Monday, February 6, 2012

More CDO-related Mischief: Former Credit Suisse Trader Charged with Falsifying Trading Books

By Olivia Wang, PhD

Last Tuesday we pointed out how Banc of America transferred at least $35 million of previous losses to unsuspecting investors in two of its CDO offerings. This story was further exposed by the New York Times’ reporter Gretchen Morgenson in her report on February 4, 2012 titled “A Wipeout That Didn’t Have to Happen”.

Also in last week, the ex-global head of Credit Suisse Group AG’s CDO business, Kareem Serageldin, was charged in Federal Court by the Manhattan District Attorney for overstating the value of mortgage-related CDOs. On the same day, the SEC filed a Complaint against Mr. Serageldin and three others alleging that they falsely priced the bonds held in their CDO portfolios in order to protect their end-of-year bonuses. This fraudulent behavior led to a write-down of approximately $1.3 billion -- about half of the massive write-downs announced by Credit Suisse’s in March 2008 on asset-backed securities. In total Credit Suisse wrote down $2.65 billion due to “mismarkings” of trading books. One can’t help but wonder: how many other frauds are being perpetrated in CDOs?

After being widely cited as fuel for the housing bubble and for exacerbating the 2008 financial crisis, the new issuances of CDOs dropped significantly. The following graph shows the issuance of new CDOs from 2000 to 2011 compiled (link opens xls file) by Securities Industry and Financial Markets Association.

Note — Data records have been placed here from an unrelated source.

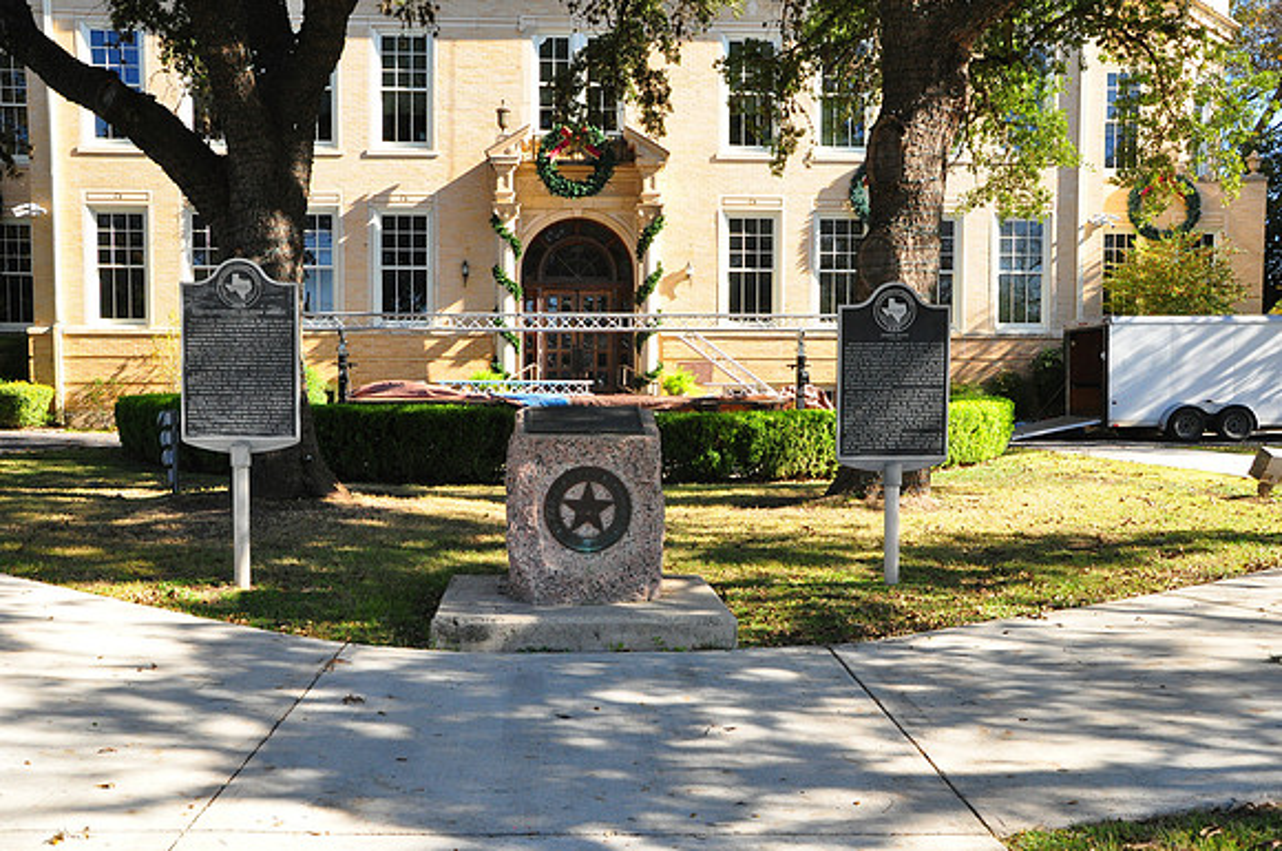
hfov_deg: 57.3
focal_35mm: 33
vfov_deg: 39.9
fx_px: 1174
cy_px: 426
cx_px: 641
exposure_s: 1/250
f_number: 8
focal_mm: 22
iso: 800
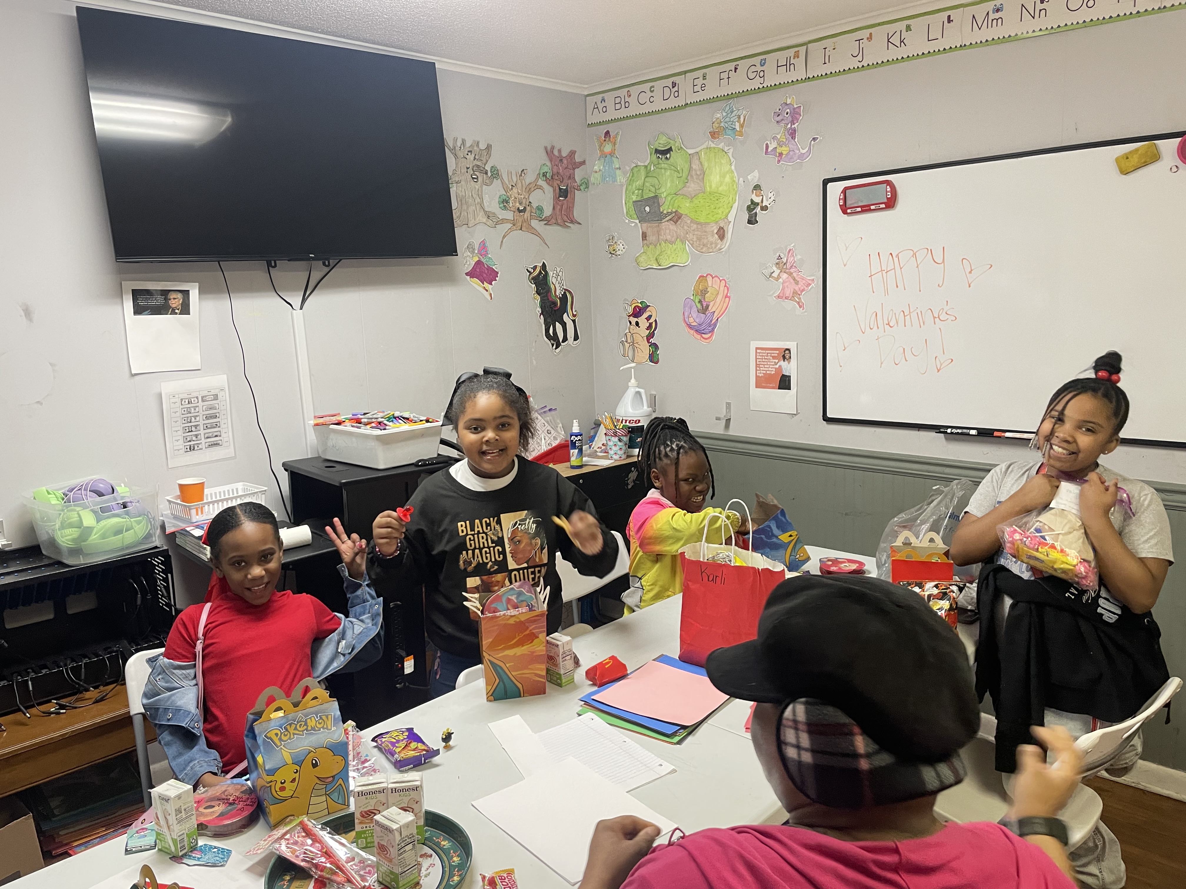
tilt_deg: -10.5
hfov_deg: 67.3
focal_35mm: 26
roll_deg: +1.9
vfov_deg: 53.1
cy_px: 444
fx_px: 891
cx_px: 593
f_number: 1.6
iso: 200
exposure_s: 1/60
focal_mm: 4.2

 Although the amount of new issuance dropped from its peak level of $456 billion in 2006 to just $4 billion in 2009, there was a moderate rebound in new CDO issues in 2011. In 2001 $14 billion of structured finance CDOs (including Residential MBSs, Commercial MBSs, Asset Backed Securities, Credit Default Swaps and other types of securitized products) were issued. The following figure shows the composition of issuance of CDOs in 2011 by the underlying collateral type.

It is still too early to say whether there will be a comeback in the CDO market in the near future, but the continuing litigation involving potential fraudulent behavior in the CDO market definitely teach us one lesson: more oversight will be necessary for CDOs to become trustworthy investment tools.